Records excerpted from a collection:
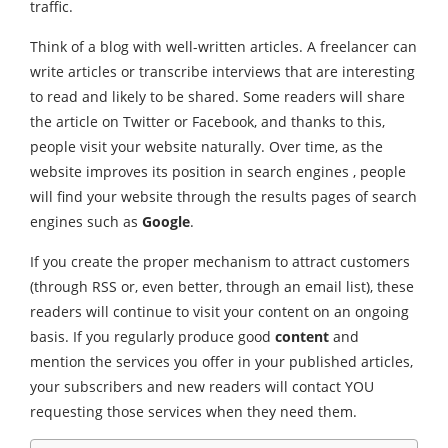
traffic.
Think of a blog with well-written articles. A freelancer can
write articles or transcribe interviews that are interesting
to read and likely to be shared. Some readers will share
the article on Twitter or Facebook, and thanks to this,
people visit your website naturally. Over time, as the
website improves its position in search engines , people
will find your website through the results pages of search
engines such as
Google
.
If you create the proper mechanism to attract customers
(through RSS or, even better, through an email list), these
readers will continue to visit your content on an ongoing
basis. If you regularly produce good
content
and
mention the services you offer in your published articles,
your subscribers and new readers will contact YOU
requesting those services when they need them.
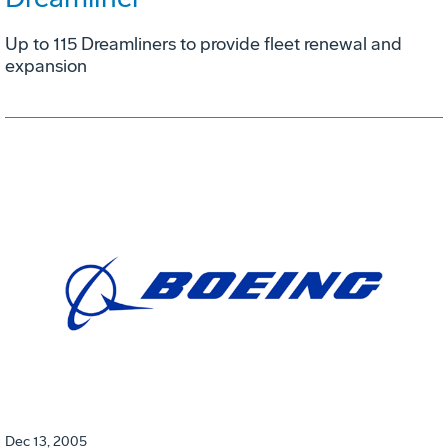
Up to 115 Dreamliners to provide fleet renewal and
expansion
Dec 13, 2005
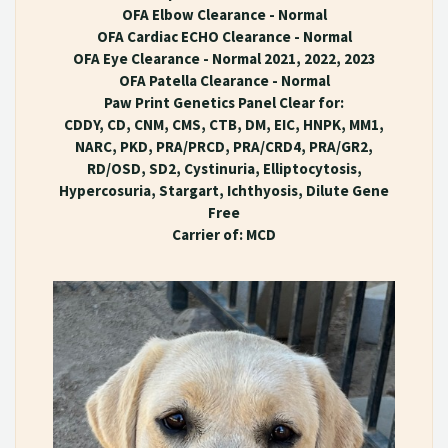
OFA Elbow Clearance - Normal
OFA Cardiac ECHO Clearance - Normal
OFA Eye Clearance - Normal 2021, 2022, 2023
OFA Patella Clearance - Normal
Paw Print Genetics Panel Clear for:
CDDY, CD, CNM, CMS, CTB, DM, EIC, HNPK, MM1,
NARC, PKD, PRA/PRCD, PRA/CRD4, PRA/GR2,
RD/OSD, SD2, Cystinuria, Elliptocytosis,
Hypercosuria, Stargart, Ichthyosis, Dilute Gene
Free
Carrier of: MCD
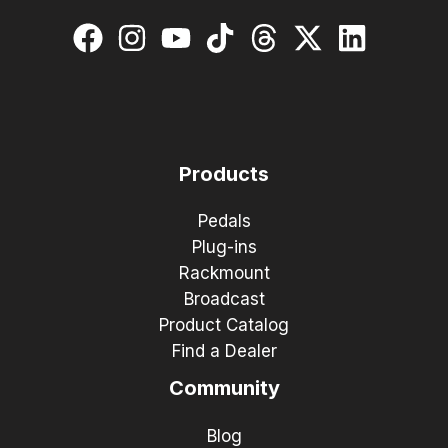
Products
Pedals
Plug-ins
Rackmount
Broadcast
Product Catalog
Find a Dealer
Community
Blog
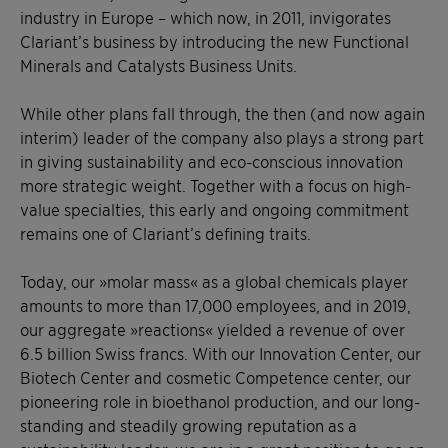
industry in Europe – which now, in 2011, invigorates
Clariant’s business by introducing the new Functional
Minerals and Catalysts Business Units.
While other plans fall through, the then (and now again
interim) leader of the company also plays a strong part
in giving sustainability and eco-conscious innovation
more strategic weight. Together with a focus on high-
value specialties, this early and ongoing commitment
remains one of Clariant’s defining traits.
Today, our »molar mass« as a global chemicals player
amounts to more than 17,000 employees, and in 2019,
our aggregate »reactions« yielded a revenue of over
6.5 billion Swiss francs. With our Innovation Center, our
Biotech Center and cosmetic Competence center, our
pioneering role in bioethanol production, and our long-
standing and steadily growing reputation as a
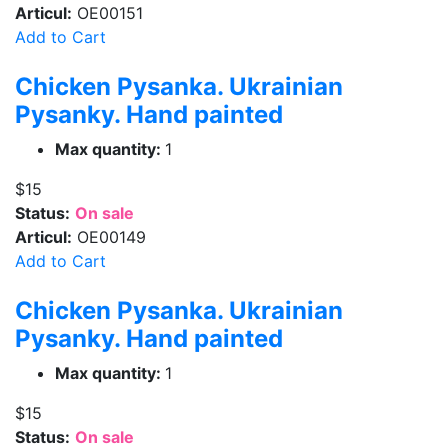
Articul:
OE00151
Add to Cart
Chicken Pysanka. Ukrainian
Pysanky. Hand painted
Max quantity:
1
$15
Status:
On sale
Articul:
OE00149
Add to Cart
Chicken Pysanka. Ukrainian
Pysanky. Hand painted
Max quantity:
1
$15
Status:
On sale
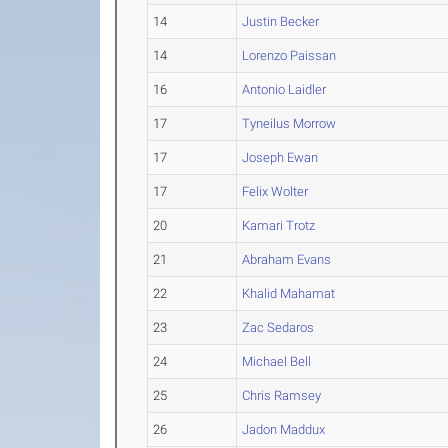
14
Justin Becker
14
Lorenzo Paissan
16
Antonio Laidler
17
Tyneilus Morrow
17
Joseph Ewan
17
Felix Wolter
20
Kamari Trotz
21
Abraham Evans
22
Khalid Mahamat
23
Zac Sedaros
24
Michael Bell
25
Chris Ramsey
26
Jadon Maddux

_Task statement_
Reproduce exactly, with nothing added, the lines from the one that contains "Antonio Laidler" to the end of the data.

_Written response_
Antonio Laidler
17
Tyneilus Morrow
17
Joseph Ewan
17
Felix Wolter
20
Kamari Trotz
21
Abraham Evans
22
Khalid Mahamat
23
Zac Sedaros
24
Michael Bell
25
Chris Ramsey
26
Jadon Maddux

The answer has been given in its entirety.